Первые десять минут Тарвин аплодировал то начальнику станции, то вознице, бесстрастно стравливая их друг с другом. Затем он умолял их прекратить препирательства, но, когда они не вняли его мольбам, он вдруг почувствовал, что зной становится нестерпимым, и стал поносить их на чем свет.
Возница на минуту замолчал в изнеможении, и тут бабу повернулся к Тарвину и, схватив его за руку, закричал, а точнее, завопил:
— Все уладить, сэр! Все уладить! Этот человек — он человек совсем не образованный, сэр. Вы давать деньги мне, я все уладить.
С быстротой мысли возница схватил Тарвина за другую руку и на каком-то незнакомом языке умолял не слушать его посредника-противника. Когда Тарвин сделал шаг назад, они последовали за ним, воздев руки в мольбе и возмущении, при этом начальник станции сразу разучился говорить по-английски, а возница забыл о том, что к белому человеку следует относиться с уважением.
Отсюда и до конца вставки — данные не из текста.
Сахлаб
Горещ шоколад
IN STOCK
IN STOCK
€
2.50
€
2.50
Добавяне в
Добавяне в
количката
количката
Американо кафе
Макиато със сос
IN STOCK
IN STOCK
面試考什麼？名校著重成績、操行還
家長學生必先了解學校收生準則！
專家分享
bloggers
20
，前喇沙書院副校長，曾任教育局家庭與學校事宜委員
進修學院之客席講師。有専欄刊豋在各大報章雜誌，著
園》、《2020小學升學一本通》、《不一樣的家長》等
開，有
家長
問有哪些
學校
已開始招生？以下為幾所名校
Тарвин, вырвавшись из их рук, швырнул свой саквояж в телегу, запрыгнул в неё сам и крикнул единственное известное ему индийское слово. К счастью, оказалось, что это слово приводит в движение всю Индию — «Чалло!», что в переводе означает «Поехали!».
Итак, оставив позади раздор и отчаяние, Николае Тарвин из штата Колорадо двинулся в путь по пустыне Раджпутана.